[[ Listed entries, beginning ]]
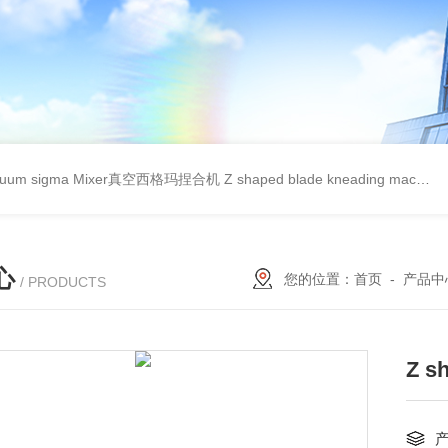
cuum sigma Mixer真空西格玛捏合机
Z shaped blade kneading machineZ型捏合机
心
您的位置：
首页
-
产品中
/ PRODUCTS
Z s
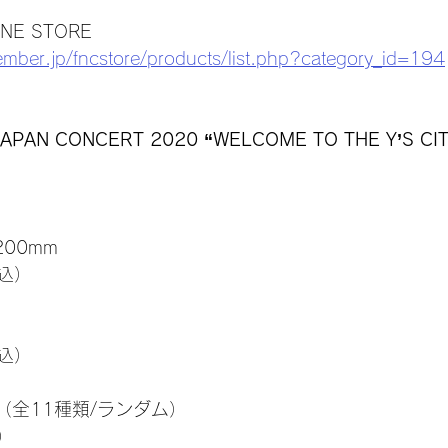
INE STORE
ember.jp/fncstore/products/list.php?category_id=194
JAPAN CONCERT 2020 “WELCOME TO THE Y’S 
200mm
税込）
税込）
（全11種類/ランダム）
）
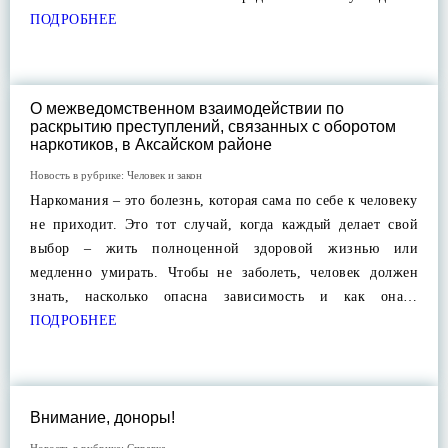
ПОДРОБНЕЕ
О межведомственном взаимодействии по
раскрытию преступлений, связанных с оборотом
наркотиков, в Аксайском районе
Новость в рубрике:
Человек и закон
Наркомания – это болезнь, которая сама по себе к человеку
не приходит. Это тот случай, когда каждый делает свой
выбор – жить полноценной здоровой жизнью или
медленно умирать. Чтобы не заболеть, человек должен
знать, насколько опасна зависимость и как она…
ПОДРОБНЕЕ
Внимание, доноры!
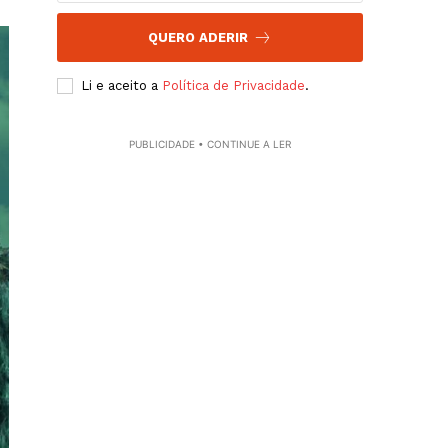
QUERO ADERIR
Li e aceito a
Política de Privacidade
.
PUBLICIDADE • CONTINUE A LER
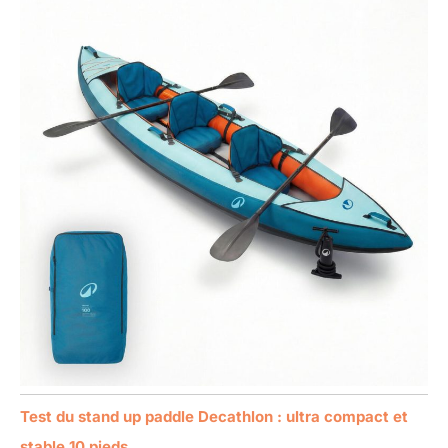
Test du stand up paddle Decathlon : ultra compact et
stable 10 pieds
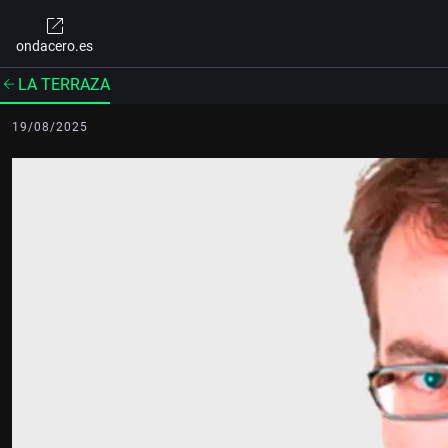
ondacero.es
LA TERRAZA
19/08/2025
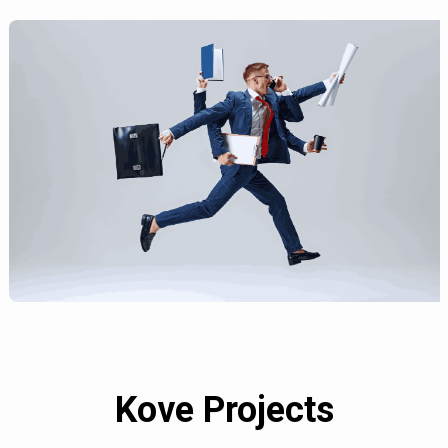
Kove Projects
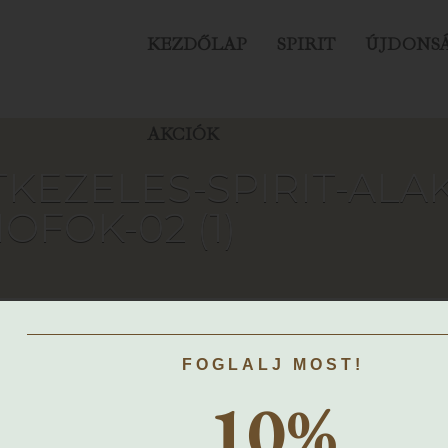
KEZDŐLAP
SPIRIT
ÚJDONS
AKCIÓK
KEZELES-SPIRIT-ALA
OFOK-02 (1)
FOGLALJ MOST!
10%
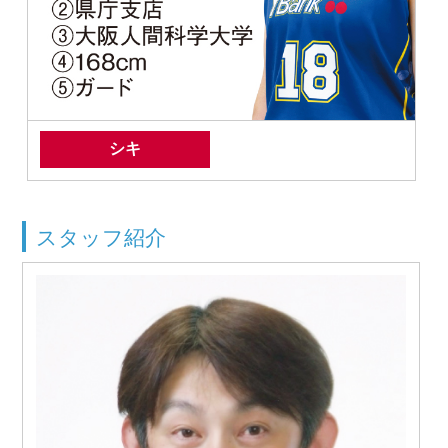
シキ
スタッフ紹介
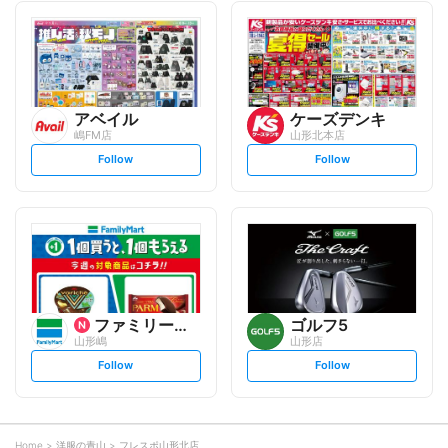
l
l
l
l
o
o
w
w
アベイル
ケーズデンキ
嶋FM店
山形北本店
s
s
Follow
Follow
e
e
t
t
f
f
o
o
l
l
l
l
o
o
w
w
ファミリーマート
ゴルフ5
山形嶋
山形店
s
s
Follow
Follow
e
e
t
t
f
f
o
o
l
l
l
l
o
o
Home
洋服の青山
フレスポ山形北店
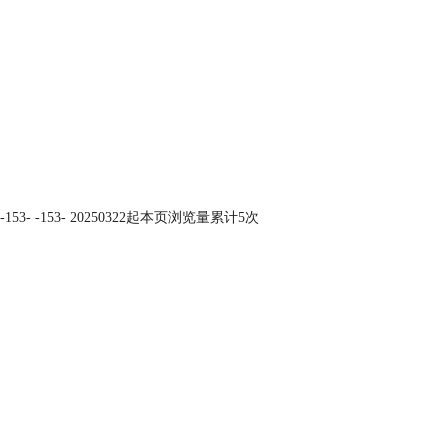
-
153
-
-
153
-
20250322起本页浏览量累计
5
次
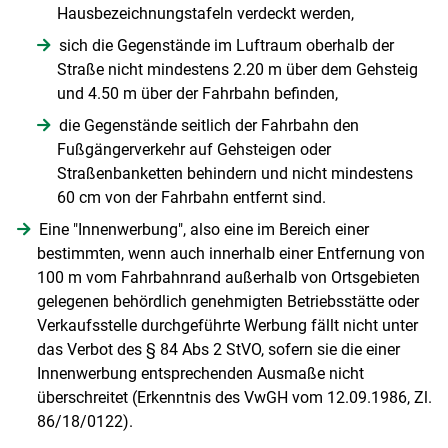
Hausbezeichnungstafeln verdeckt werden,
sich die Gegenstände im Luftraum oberhalb der
Straße nicht mindestens 2.20 m über dem Gehsteig
und 4.50 m über der Fahrbahn befinden,
die Gegenstände seitlich der Fahrbahn den
Fußgängerverkehr auf Gehsteigen oder
Straßenbanketten behindern und nicht mindestens
60 cm von der Fahrbahn entfernt sind.
Eine "Innenwerbung", also eine im Bereich einer
bestimmten, wenn auch innerhalb einer Entfernung von
100 m vom Fahrbahnrand außerhalb von Ortsgebieten
gelegenen behördlich genehmigten Betriebsstätte oder
Verkaufsstelle durchgeführte Werbung fällt nicht unter
das Verbot des § 84 Abs 2 StVO, sofern sie die einer
Innenwerbung entsprechenden Ausmaße nicht
überschreitet (Erkenntnis des VwGH vom 12.09.1986, Zl.
86/18/0122).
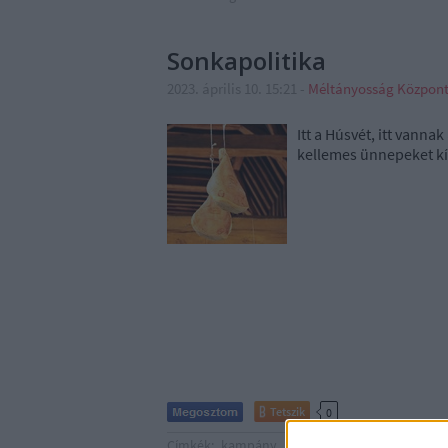
Sonkapolitika
2023. április 10. 15:21
-
Méltányosság Közpon
Itt a Húsvét, itt vann
kellemes ünnepeket kí
Tetszik
0
Címkék:
kampány
politika
gyurcsány
kormá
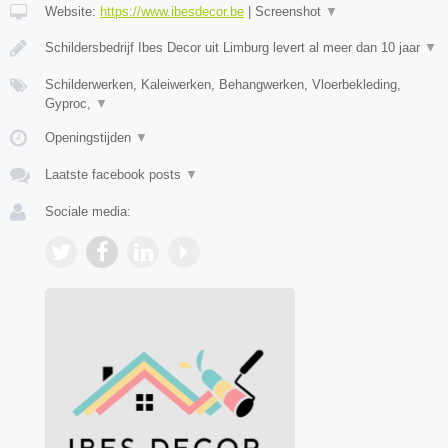
Website:
https://www.ibesdecor.be
|
Screenshot
▼
Schildersbedrijf Ibes Decor uit Limburg levert al meer dan 10 jaar
▼
Schilderwerken, Kaleiwerken, Behangwerken, Vloerbekleding,
Gyproc,
▼
Openingstijden
▼
Laatste facebook posts
▼
Sociale media:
[[ Listed entries, end ]]
#### Problem description:
Every entry above needs to be duplicated precisely, and none of the pictures should appear.

#### Answer space:
cuum sigma Mixer真空西格玛捏合机
Z shaped blade kneading machineZ型捏合机
心
您的位置：
首页
-
产品中
/ PRODUCTS
Z s
INE STORE
ember.jp/fncstore/products/list.php?category_id=194
JAPAN CONCERT 2020 “WELCOME TO THE Y’S 
200mm
税込）
税込）
（全11種類/ランダム）
）
ПОДРОБНЕЕ
О межведомственном взаимодействии по
раскрытию преступлений, связанных с оборотом
наркотиков, в Аксайском районе
Новость в рубрике:
Человек и закон
Наркомания – это болезнь, которая сама по себе к человеку
не приходит. Это тот случай, когда каждый делает свой
выбор – жить полноценной здоровой жизнью или
медленно умирать. Чтобы не заболеть, человек должен
знать, насколько опасна зависимость и как она…
ПОДРОБНЕЕ
Внимание, доноры!
QUERO ADERIR
Li e aceito a
Política de Privacidade
.
PUBLICIDADE • CONTINUE A LER
Test du stand up paddle Decathlon : ultra compact et
stable 10 pieds
ondacero.es
LA TERRAZA
19/08/2025
Kove Projects
KEZDŐLAP
SPIRIT
ÚJDONS
AKCIÓK
KEZELES-SPIRIT-ALA
OFOK-02 (1)
FOGLALJ MOST!
10%
シキ
スタッフ紹介
l
l
l
l
o
o
w
w
アベイル
ケーズデンキ
嶋FM店
山形北本店
s
s
Follow
Follow
e
e
t
t
f
f
o
o
l
l
l
l
o
o
w
w
ファミリーマート
ゴルフ5
山形嶋
山形店
s
s
Follow
Follow
e
e
t
t
f
f
o
o
l
l
l
l
o
o
Home
洋服の青山
フレスポ山形北店
-
153
-
-
153
-
20250322起本页浏览量累计
5
次
Hausbezeichnungstafeln verdeckt werden,
sich die Gegenstände im Luftraum oberhalb der
Straße nicht mindestens 2.20 m über dem Gehsteig
und 4.50 m über der Fahrbahn befinden,
die Gegenstände seitlich der Fahrbahn den
Fußgängerverkehr auf Gehsteigen oder
Straßenbanketten behindern und nicht mindestens
60 cm von der Fahrbahn entfernt sind.
Eine "Innenwerbung", also eine im Bereich einer
bestimmten, wenn auch innerhalb einer Entfernung von
100 m vom Fahrbahnrand außerhalb von Ortsgebieten
gelegenen behördlich genehmigten Betriebsstätte oder
Verkaufsstelle durchgeführte Werbung fällt nicht unter
das Verbot des § 84 Abs 2 StVO, sofern sie die einer
Innenwerbung entsprechenden Ausmaße nicht
überschreitet (Erkenntnis des VwGH vom 12.09.1986, Zl.
86/18/0122).
Sonkapolitika
2023. április 10. 15:21
-
Méltányosság Közpon
Itt a Húsvét, itt vann
kellemes ünnepeket kí
Tetszik
0
Címkék:
kampány
politika
gyurcsány
kormá
Website:
https://www.ibesdecor.be
|
Screenshot
▼
Schildersbedrijf Ibes Decor uit Limburg levert al meer dan 10 jaar
▼
Schilderwerken, Kaleiwerken, Behangwerken, Vloerbekleding,
Gyproc,
▼
Openingstijden
▼
Laatste facebook posts
▼
Sociale media:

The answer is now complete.